[GIVEN RECORDS — start]

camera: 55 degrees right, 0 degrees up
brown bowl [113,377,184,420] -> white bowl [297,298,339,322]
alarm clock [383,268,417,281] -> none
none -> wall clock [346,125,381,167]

[GIVEN RECORDS — finish]
[GIVEN RECORDS — start]

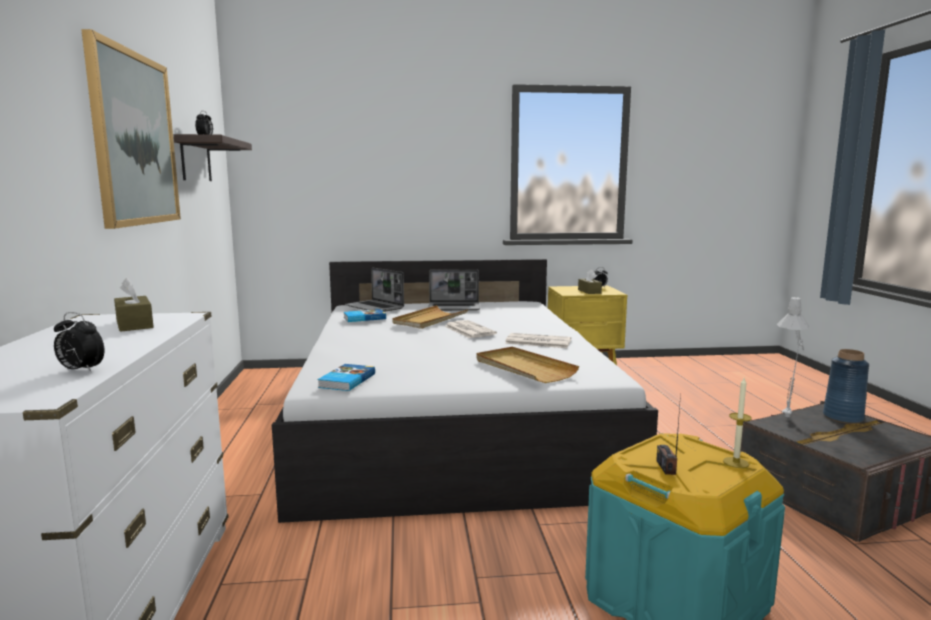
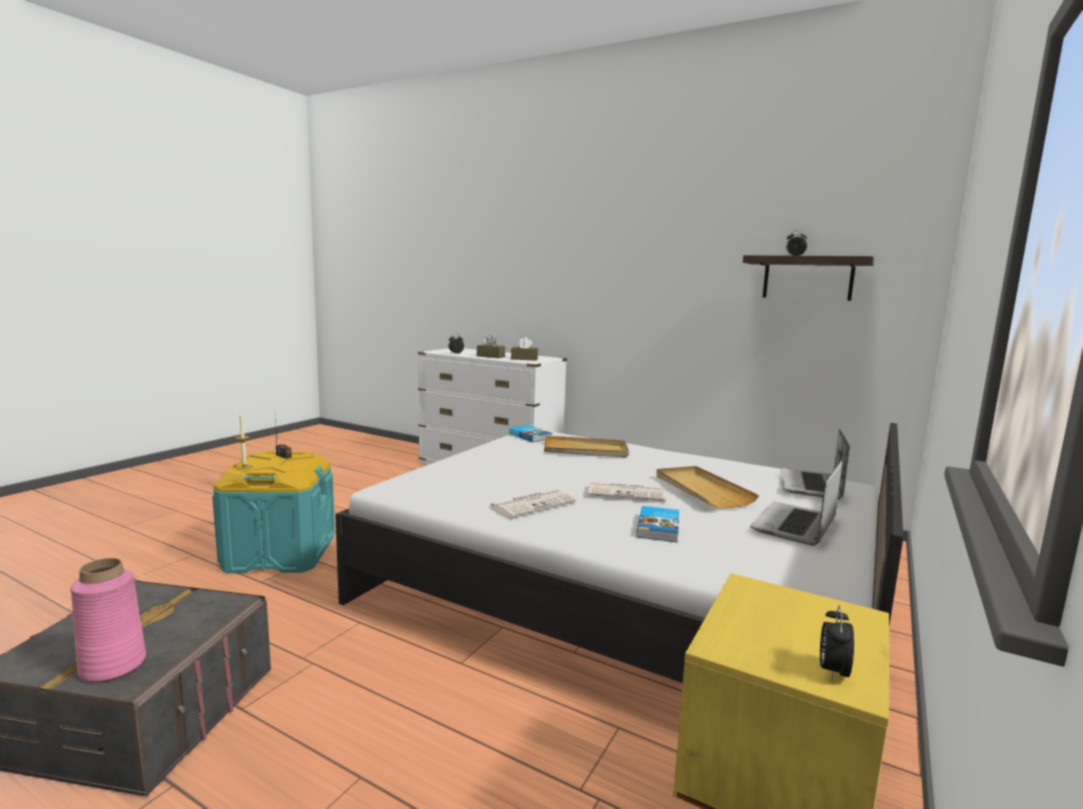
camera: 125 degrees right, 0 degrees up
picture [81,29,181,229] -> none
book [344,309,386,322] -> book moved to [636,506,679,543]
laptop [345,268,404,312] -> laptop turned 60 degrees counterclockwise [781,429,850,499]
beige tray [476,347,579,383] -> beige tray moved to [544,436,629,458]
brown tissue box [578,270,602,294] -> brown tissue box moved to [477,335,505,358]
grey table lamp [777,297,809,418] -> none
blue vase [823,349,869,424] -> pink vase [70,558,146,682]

[GIVEN RECORDS — finish]

» WHAT TO DO: Give the number of lines in the listing above that contain the word "camera", with no other text.

» FINISHED TASK: 2